By Ryan Mercer · CampusROI Editorial Team
Is Ohio State Worth It? In-State vs Out-of-State ROI Analysis (2026)
Ohio State scores 77/100 ROI - Strong Value. At $17,339 average net price in-state, it's a good deal. At $40,022 out-of-state tuition, it needs a major-specific case to justify.
Ohio State is a Big Ten flagship with a 45,000-student campus, a top-20 engineering school, and a football team that runs a billion-dollar operation. Whether it's worth the investment depends almost entirely on where you live.
Ohio State by the Numbers
| Metric | Ohio State |
|---|---|
| CampusROI Score | 77/100 - Strong Value |
| In-state tuition | $13,244/year |
| Out-of-state tuition | $40,022/year |
| Average net price (all students) | $17,339/year |
| Total 4-year cost (net, in-state) | ~$55,000-$70,000 |
| Median earnings (10 years out) | $60,409 |
| Median debt at graduation | $19,976 |
| 6-year graduation rate | 87.7% |
| Acceptance rate | 60.6% |
| Estimated payback period | 8.2 years |
The In-State Case
For Ohio residents, Ohio State is a strong deal. $13,244 in tuition, $17,339 average net price, $60,409 median earnings. The comparison class for Ohio residents is Case Western Reserve ($41,190 net price, $88,000 earnings) or University of Dayton ($29,533 net, $75,537 earnings).
Case Western has better outcomes but costs $24,000/year more. That gap needs a major-specific ROI case to close.
Ohio State in-state: justified for most majors, especially engineering and CS.
The Out-of-State Problem
At $40,022 in out-of-state tuition, Ohio State's total cost of attendance exceeds $55,000/year. For that price, you're in the range of: - Boston University ($24,402 net, $83,238 earnings) - Northeastern ($30,915 net, $92,538 earnings) - Many strong private schools with better outcomes
The only out-of-state case for Ohio State that makes financial sense is: you're in a high-earning STEM program (CS, engineering) and you've compared specific program outcomes, not just school averages. CS at Ohio State earns $118,833 at 4 years - that's competitive with most schools at $40K+ tuition.
What Programs Justify the Cost
| Major | 4-Year Earnings | Debt-to-Earnings | Verdict |
|---|---|---|---|
| Computer Engineering | $123,731 | 0.24 | Strong |
| Applied Mathematics | $120,495 | 0.18 | Strong |
| Computer Science | $118,833 | 0.28 | Strong |
| Industrial Engineering | $106,932 | 0.27 | Good |
| Business (avg) | ~$55,000-$65,000 | higher | Weak OOS |
The Verdict
Ohio resident, any major: Ohio State is a reasonable choice at $17,339 average net. 77/100 ROI is solid.
Ohio resident, STEM: Very strong choice. $120,000+ 4-year earnings at in-state prices is exceptional.
Out-of-state, STEM: Defensible - but compare against your in-state flagship first and run the actual numbers.
Out-of-state, non-STEM: Difficult to justify. $55,000+/year for median earnings of $50,000-$60,000 produces a 15+ year payback.

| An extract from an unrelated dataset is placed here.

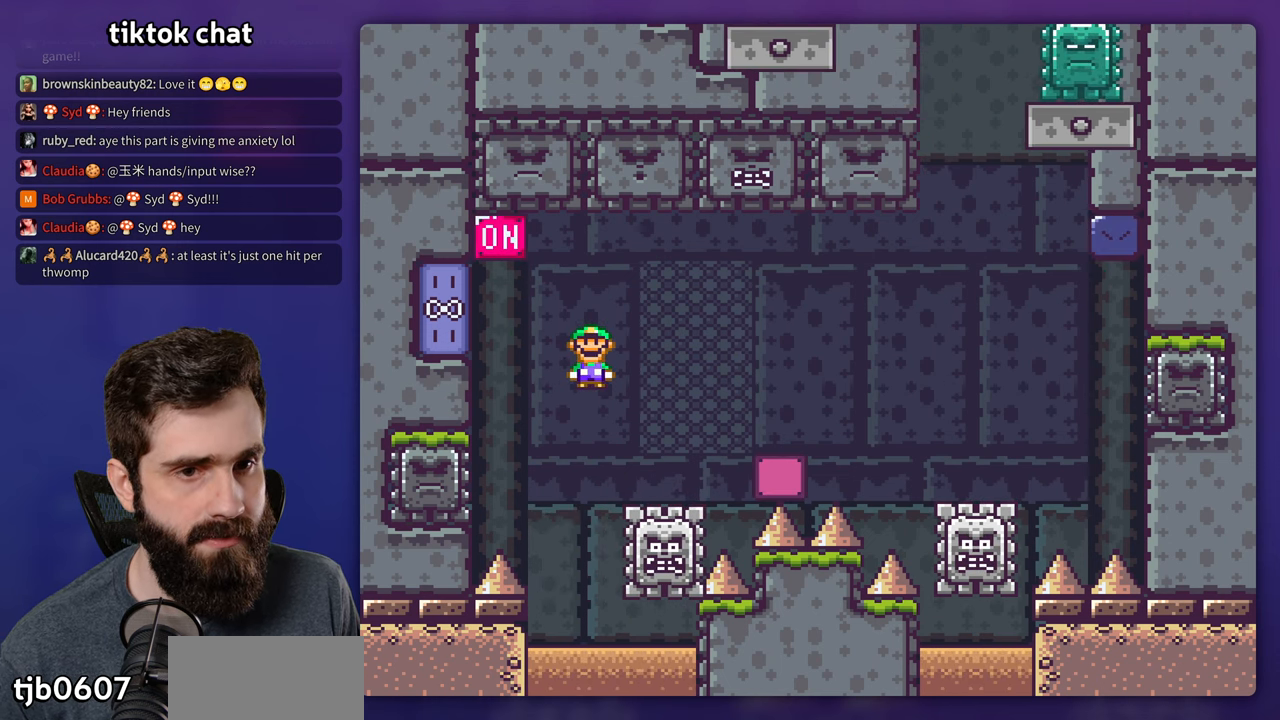
{"dt_ms": 500, "buttons": ["A", "X", "DPAD_RIGHT"], "events": [[183, "DPAD_LEFT", "up"], [233, "DPAD_RIGHT", "down"]]}
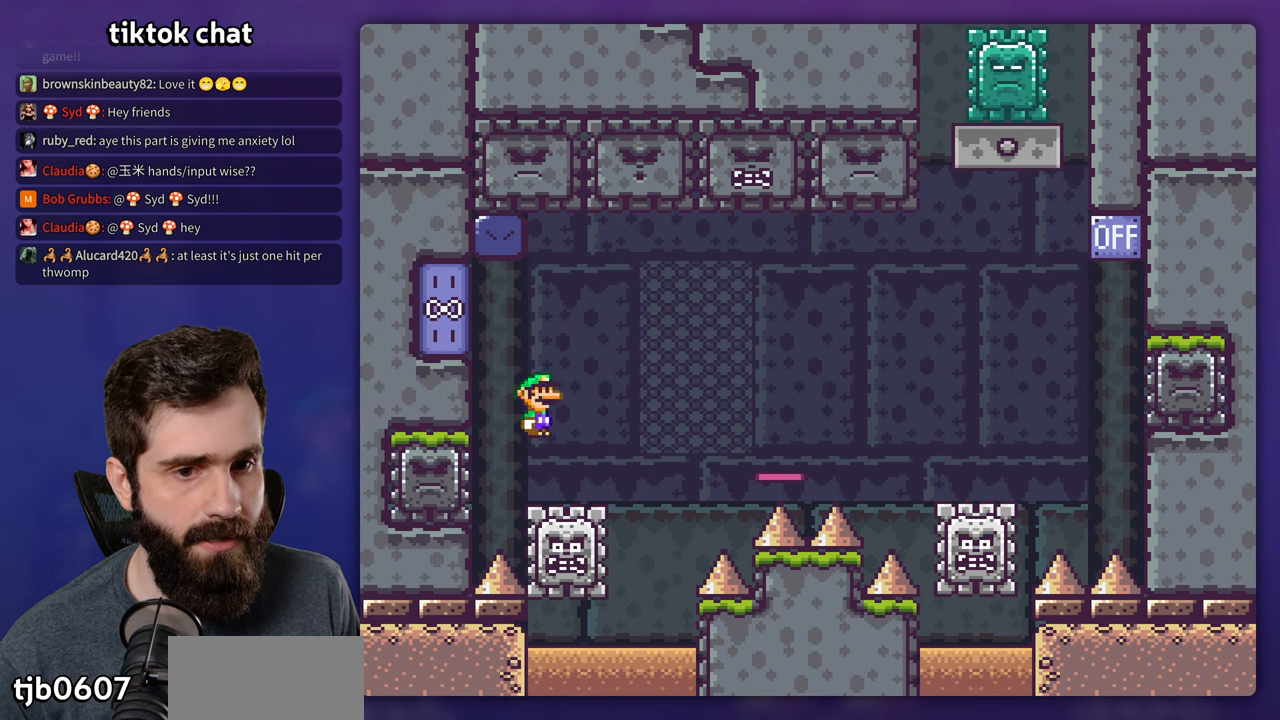
{"dt_ms": 500, "buttons": ["A", "X"], "events": [[233, "DPAD_RIGHT", "up"], [250, "DPAD_LEFT", "down"], [333, "A", "up"], [416, "A", "down"], [500, "DPAD_LEFT", "up"]]}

Look elsewhere.
Ohio State's brand is strong in the Midwest. If you're building a career in Ohio, that network has real value. If you're going to Seattle or New York, it matters less.
For Big Ten public-flagship comparisons, see our dedicated breakdowns of Michigan, Wisconsin-Madison, Indiana, Purdue, and Penn State - all share OSU's scale-and-state-school playbook with different per-major debt-to-earnings stories.

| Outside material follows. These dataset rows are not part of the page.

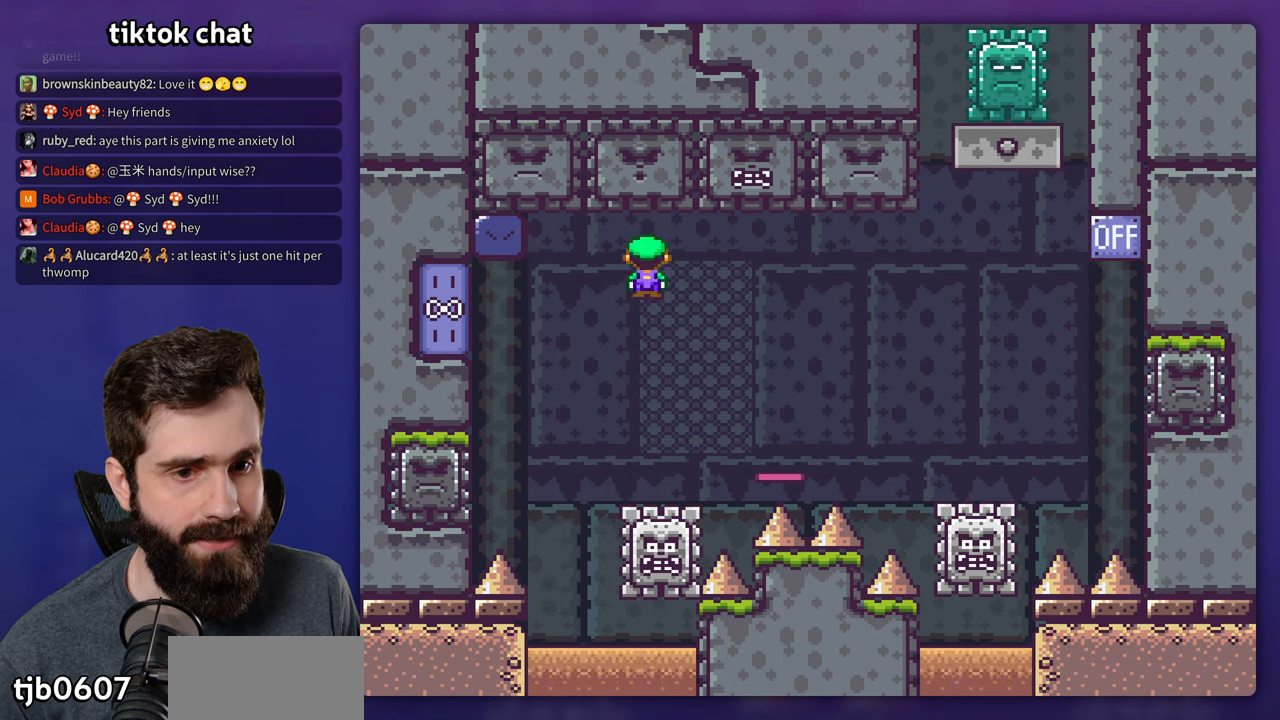
{"dt_ms": 500, "buttons": ["A", "X", "DPAD_LEFT"], "events": [[66, "A", "up"], [183, "DPAD_RIGHT", "down"], [266, "DPAD_RIGHT", "up"], [283, "A", "down"], [283, "DPAD_LEFT", "down"]]}
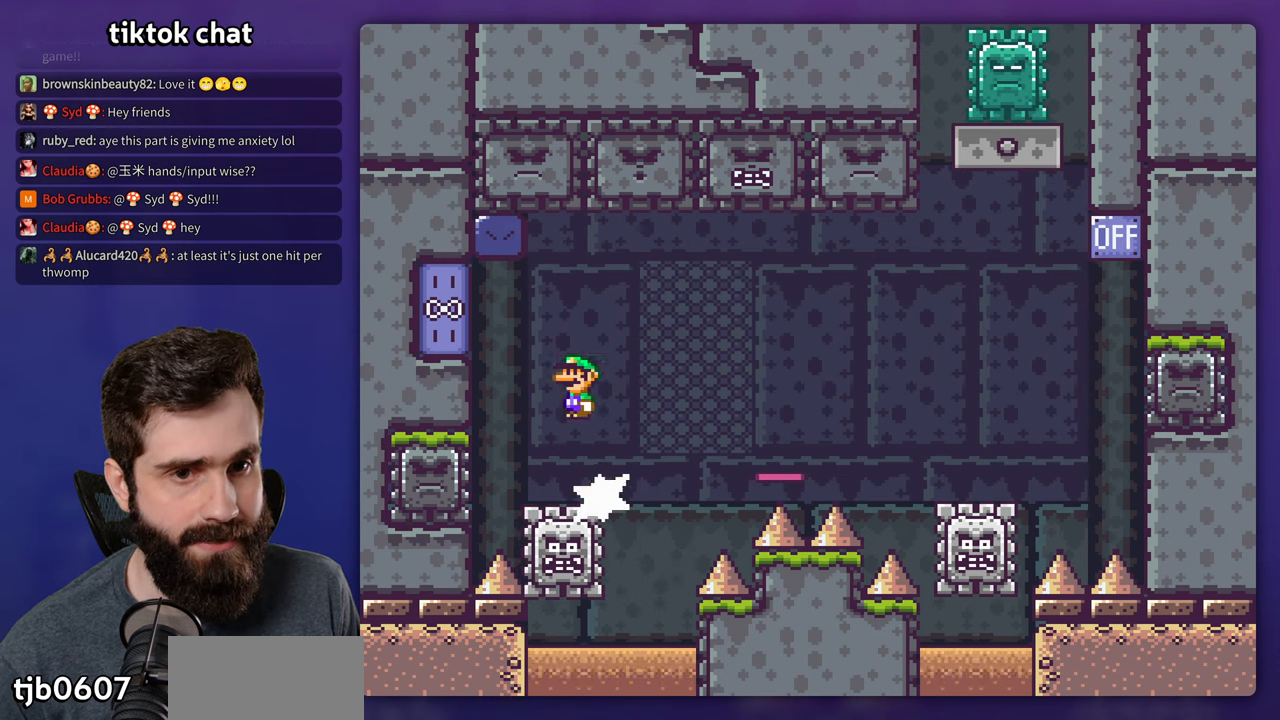
{"dt_ms": 500, "buttons": ["A", "X", "DPAD_RIGHT"], "events": [[216, "X", "up"], [283, "X", "down"], [300, "DPAD_LEFT", "up"], [300, "DPAD_RIGHT", "down"]]}
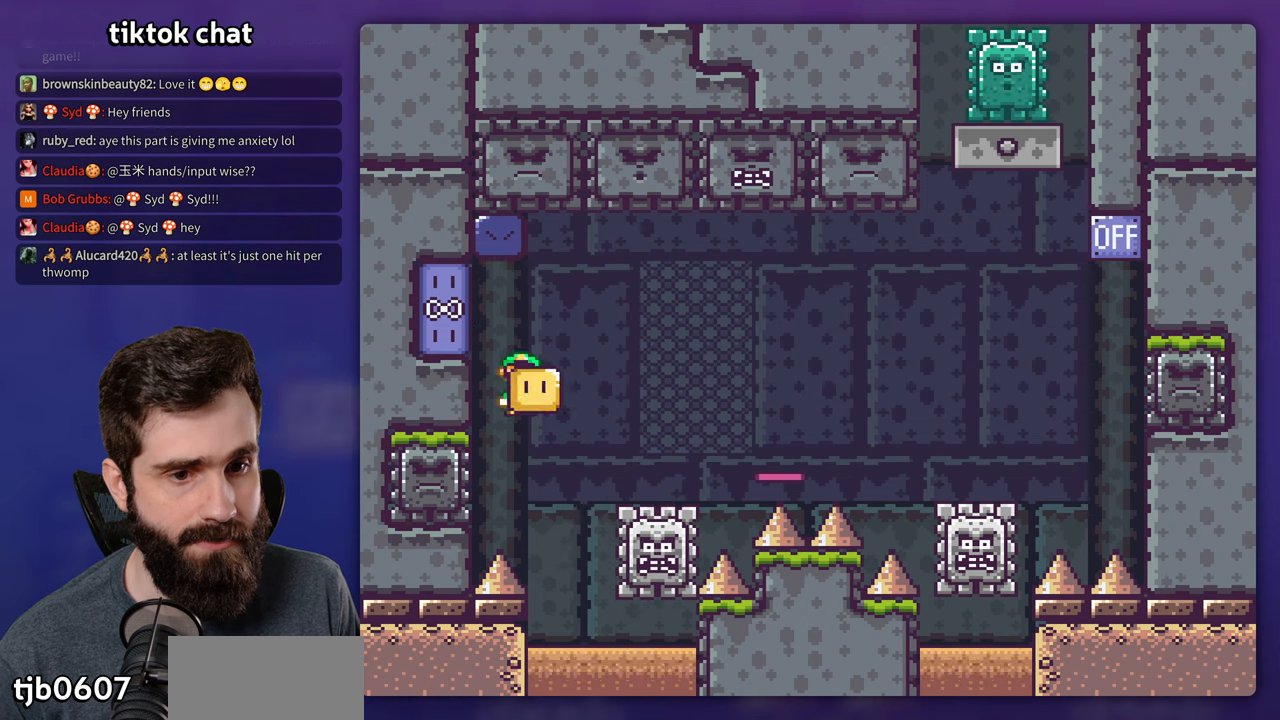
{"dt_ms": 500, "buttons": ["A", "X"], "events": [[500, "DPAD_RIGHT", "up"]]}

All data from College Scorecard, as of 2026.
Frequently Asked Questions
Is Ohio State worth it for in-state students?
Yes. Ohio State scores 77/100 ROI at $17,339 average net price for in-state students. $60,409 median earnings at 10 years with an 87.7% graduation rate. The 8.2-year payback period is longer than elite schools but reasonable for a flagship at this cost.

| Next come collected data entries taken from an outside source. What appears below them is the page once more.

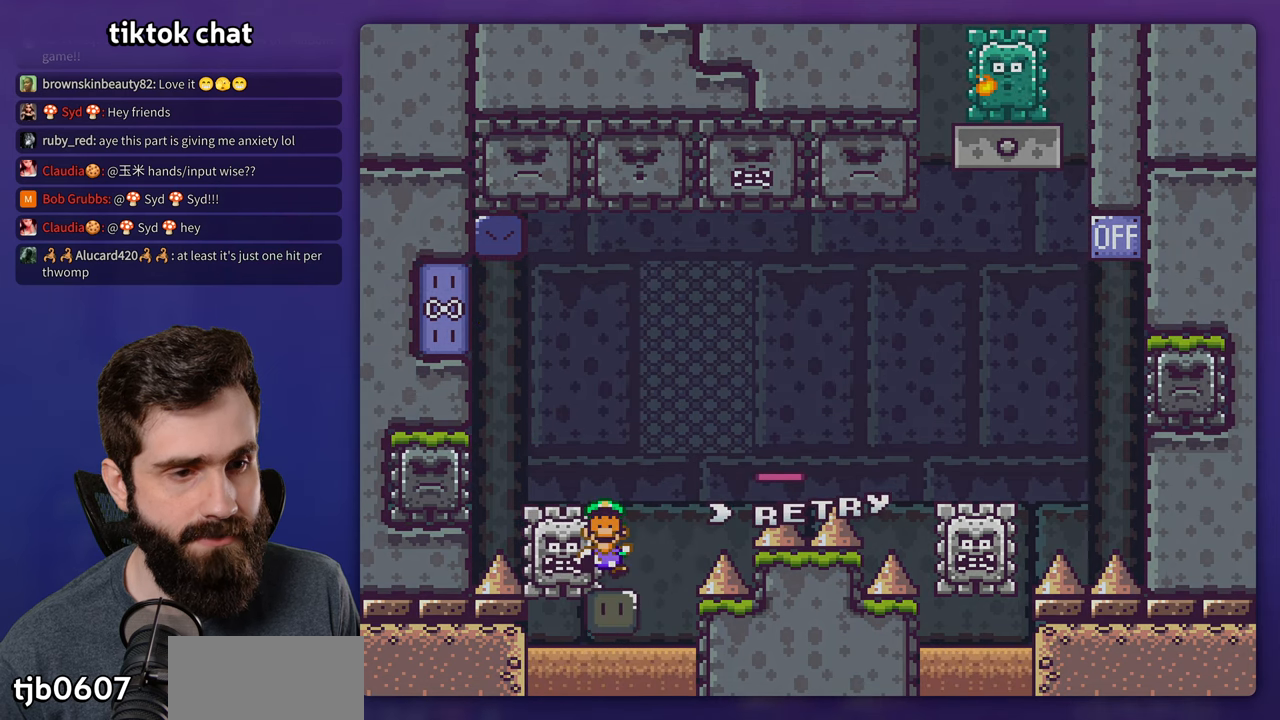
{"dt_ms": 500, "buttons": [], "events": [[17, "X", "up"], [33, "A", "up"], [150, "A", "down"], [233, "A", "up"]]}
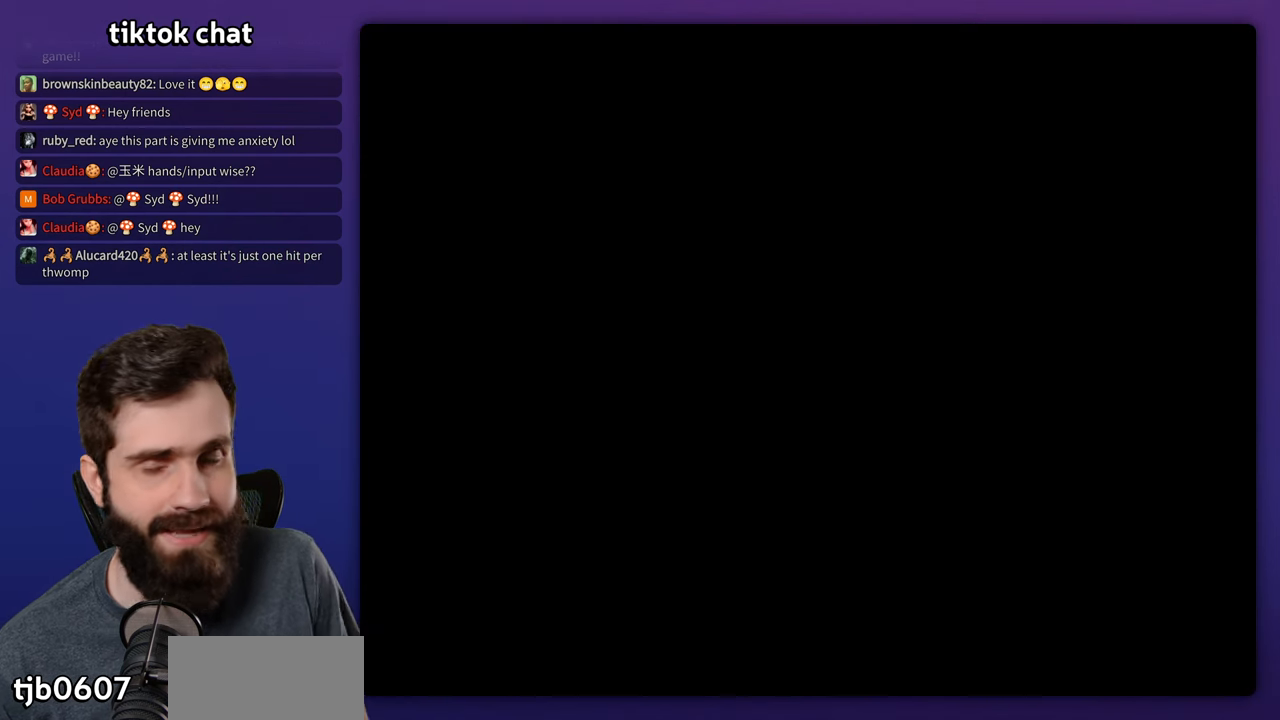
{"dt_ms": 500, "buttons": [], "events": []}
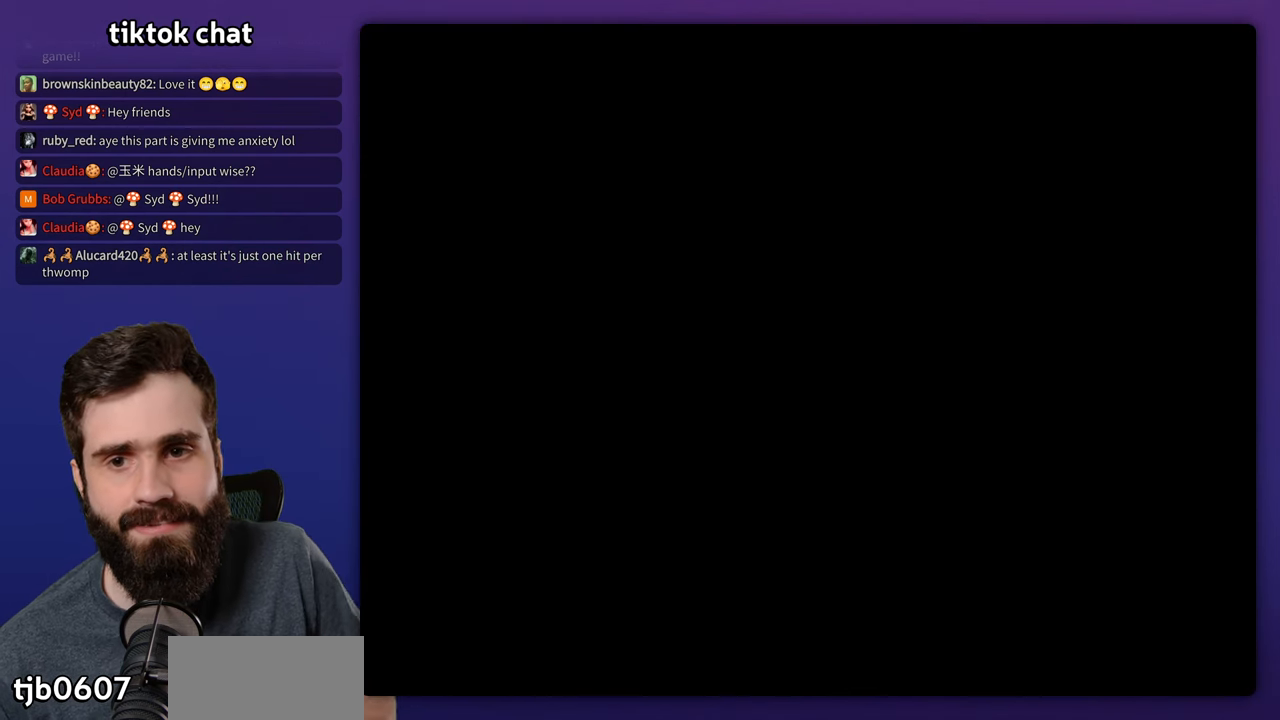
{"dt_ms": 500, "buttons": ["X"], "events": [[417, "X", "down"]]}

Is Ohio State worth it for out-of-state students?
More difficult. Out-of-state tuition of $40,022/year means total costs exceed $55,000/year. At that price, you need to compare against private schools and your own state's flagship carefully. STEM programs with strong outcomes can still justify it; lower-earning programs are harder to defend.
What is Ohio State's best program by ROI?
Computer engineering graduates earn $123,731 at 4 years with a 0.24 debt-to-earnings ratio. Applied mathematics and computer science also score strongly. Business and communications programs earn significantly less and are harder to justify at out-of-state rates.